Wafer-scale CMOS-integrated graphene field-effect transistor arrays for biosensing

Researchers report wafer-scale fabrication of CMOS-integrated graphene-field effect transistor (GFET) arrays with extremely high yield and uniformity. This achievement is of high importance for a number of applications, including biosensing, gas and chemical sensing, and infrared imaging. The findings were published in the journal ACS Applied Electronic Materials.

Image: (Left) A CMOS-integrated GFET chip bonded to a chip carrier. (Right) Electrical measurement configuration of the GFETs. Source: Soikkeli et al, ACS Appl. Electron. Mater. 2023.

The researchers from VTT Technical Research Centre of Finland and Graphenea utilized a process that results in a CMOS readout circuit with embedded graphene devices. The complex fabrication process, that is compatible with complementary metal-oxide semiconductor (CMOS) technology that is today’s standard in semiconductor fabrication, makes use of Graphenea graphene, with a final yield of 99.9%, with 2558 devices working out of a measured 2560 devices across 5 microchips. Furthermore, the uniformity of the process is high, with very little resistance variation between devices and chips.

Image: (Left) A photograph of GFETs on top of the CMOS readout circuit. (Right) Schematic crosscut of the GFETs on CMOS readout. Source: Soikkeli et al, ACS Appl. Electron. Mater. 2023.

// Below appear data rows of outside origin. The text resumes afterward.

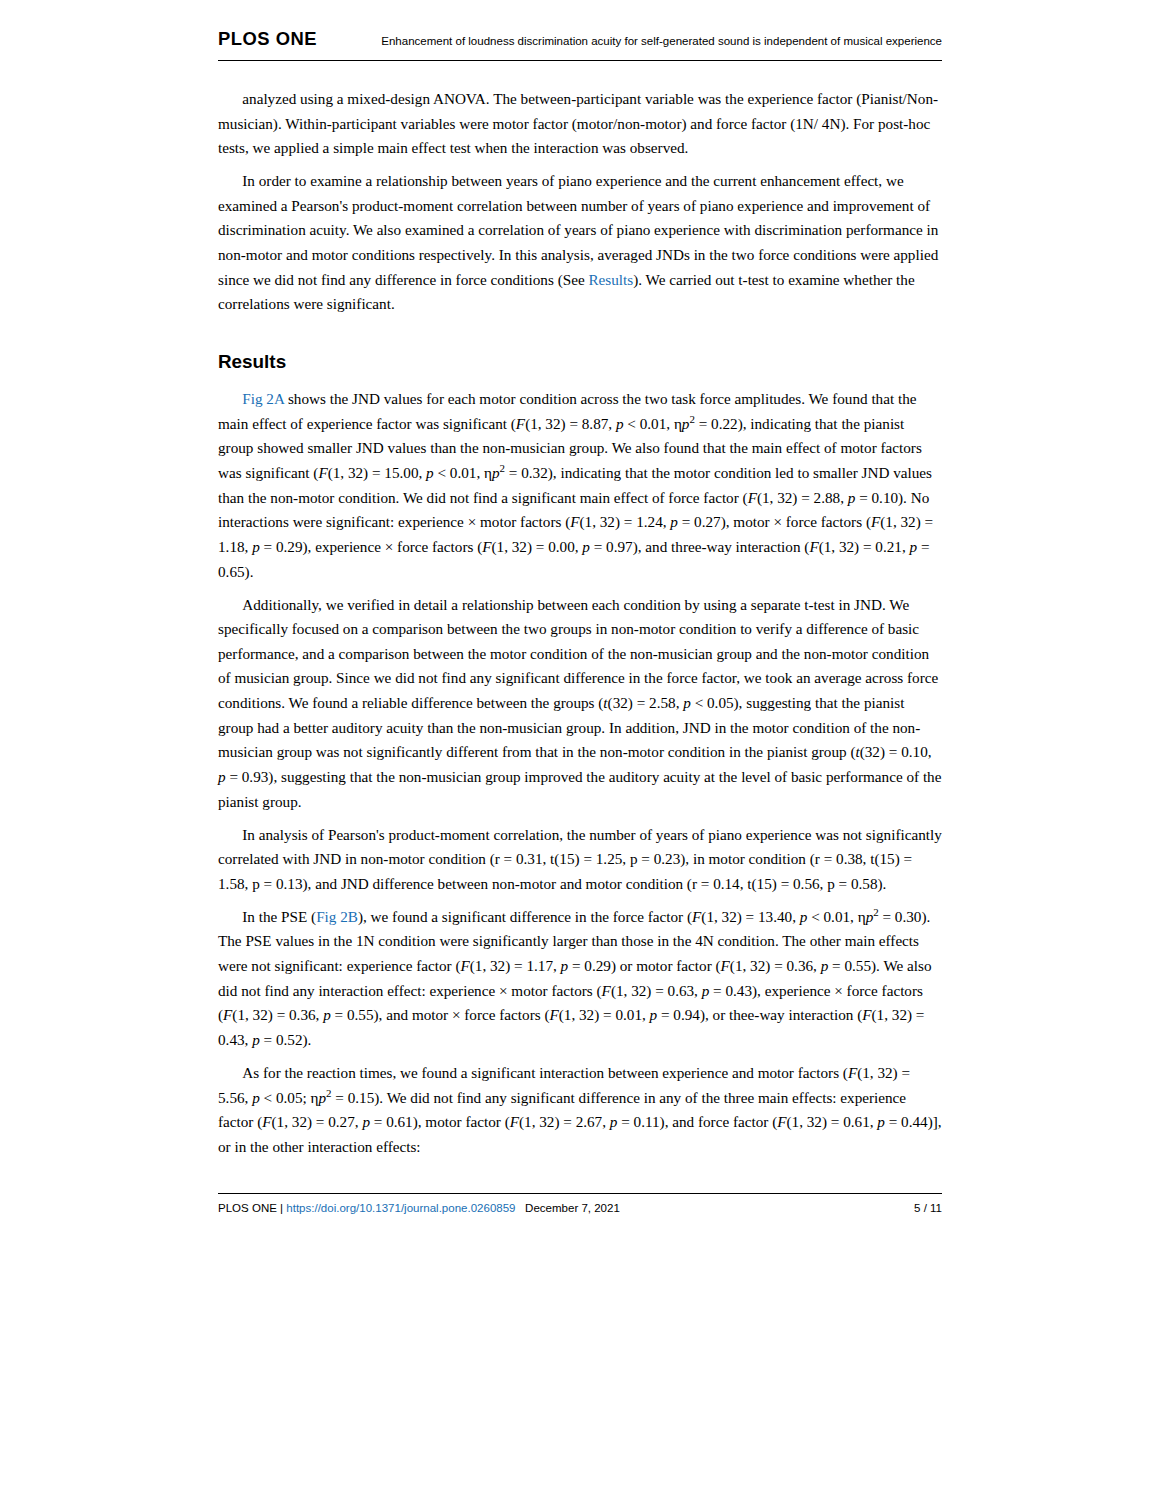PLOS ONE
Enhancement of loudness discrimination acuity for self-generated sound is independent of musical experience
analyzed using a mixed-design ANOVA. The between-participant variable was the experience factor (Pianist/Non-musician). Within-participant variables were motor factor (motor/non-motor) and force factor (1N/ 4N). For post-hoc tests, we applied a simple main effect test when the interaction was observed.
In order to examine a relationship between years of piano experience and the current enhancement effect, we examined a Pearson's product-moment correlation between number of years of piano experience and improvement of discrimination acuity. We also examined a correlation of years of piano experience with discrimination performance in non-motor and motor conditions respectively. In this analysis, averaged JNDs in the two force conditions were applied since we did not find any difference in force conditions (See Results). We carried out t-test to examine whether the correlations were significant.
Results
Fig 2A shows the JND values for each motor condition across the two task force amplitudes. We found that the main effect of experience factor was significant (F(1, 32) = 8.87, p < 0.01, ηp2 = 0.22), indicating that the pianist group showed smaller JND values than the non-musician group. We also found that the main effect of motor factors was significant (F(1, 32) = 15.00, p < 0.01, ηp2 = 0.32), indicating that the motor condition led to smaller JND values than the non-motor condition. We did not find a significant main effect of force factor (F(1, 32) = 2.88, p = 0.10). No interactions were significant: experience × motor factors (F(1, 32) = 1.24, p = 0.27), motor × force factors (F(1, 32) = 1.18, p = 0.29), experience × force factors (F(1, 32) = 0.00, p = 0.97), and three-way interaction (F(1, 32) = 0.21, p = 0.65).
Additionally, we verified in detail a relationship between each condition by using a separate t-test in JND. We specifically focused on a comparison between the two groups in non-motor condition to verify a difference of basic performance, and a comparison between the motor condition of the non-musician group and the non-motor condition of musician group. Since we did not find any significant difference in the force factor, we took an average across force conditions. We found a reliable difference between the groups (t(32) = 2.58, p < 0.05), suggesting that the pianist group had a better auditory acuity than the non-musician group. In addition, JND in the motor condition of the non-musician group was not significantly different from that in the non-motor condition in the pianist group (t(32) = 0.10, p = 0.93), suggesting that the non-musician group improved the auditory acuity at the level of basic performance of the pianist group.
In analysis of Pearson's product-moment correlation, the number of years of piano experience was not significantly correlated with JND in non-motor condition (r = 0.31, t(15) = 1.25, p = 0.23), in motor condition (r = 0.38, t(15) = 1.58, p = 0.13), and JND difference between non-motor and motor condition (r = 0.14, t(15) = 0.56, p = 0.58).
In the PSE (Fig 2B), we found a significant difference in the force factor (F(1, 32) = 13.40, p < 0.01, ηp2 = 0.30). The PSE values in the 1N condition were significantly larger than those in the 4N condition. The other main effects were not significant: experience factor (F(1, 32) = 1.17, p = 0.29) or motor factor (F(1, 32) = 0.36, p = 0.55). We also did not find any interaction effect: experience × motor factors (F(1, 32) = 0.63, p = 0.43), experience × force factors (F(1, 32) = 0.36, p = 0.55), and motor × force factors (F(1, 32) = 0.01, p = 0.94), or thee-way interaction (F(1, 32) = 0.43, p = 0.52).
As for the reaction times, we found a significant interaction between experience and motor factors (F(1, 32) = 5.56, p < 0.05; ηp2 = 0.15). We did not find any significant difference in any of the three main effects: experience factor (F(1, 32) = 0.27, p = 0.61), motor factor (F(1, 32) = 2.67, p = 0.11), and force factor (F(1, 32) = 0.61, p = 0.44)], or in the other interaction effects:
PLOS ONE | https://doi.org/10.1371/journal.pone.0260859 December 7, 2021
5 / 11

To demonstrate sensing performance, the devices were used to detect the concentration of sodium chloride in a buffer solution. Sodium chloride detection exhibited high stability and repeatability, with an average sensitivity of 42 mV/dec in the range 1 to 100 mM. The demonstration is just a proof-of-concept to show the reliability of the method, with anticipated use in specific biomolecule detection, such as in point-of-care diagnostics situations.

The employed fabrication strategy will play a pivotal role in the commercialization of biosensors based on GFETs. It will facilitate the capability of detecting multiple analytes and performing the necessary statistical evaluations for precise on-chip biological assays. Looking ahead, this on-chip multianalyte sensing approach has the potential to streamline the screening process for numerous viruses. This could provide robust detection from a tiny analyte sample, backed by substantial statistical data.

The described technology facilitates the utilization of GFET channels in various sizes, accommodating a potential range of GFET numbers spanning from thousands to millions of devices. This variability is contingent on the design and technology of the ASIC circuit. Such adaptability concerning device quantity and size opens the door to a broader array of applications. This is particularly advantageous in scenarios where substantial volumes of biological data must undergo assessment, including fields like gene sequencing.

The most common issues in the development of FET-based biosensing are related to the reliability and repeatability of individual devices and analysis. In many cases, the sensor chips are only used in a single measurement; hence, individual faulty devices, voids in the functionalization, and small air bubbles can lead to misinterpretation of results. The large-scale statistics provided by CMOS multiplexed sensor arrays on a single chip will improve the general reliability of the analysis and enable easy removal of defective devices from the data.

The showcased technology further unlocks opportunities for producing gas sensor arrays and infrared cameras integrated with CMOS technology on a wafer-scale, as previously showcased. In this context, the advancement of GFETs as a versatile foundation that can be tailored based on functionalization choices paves the way for applying this technology across diverse applications.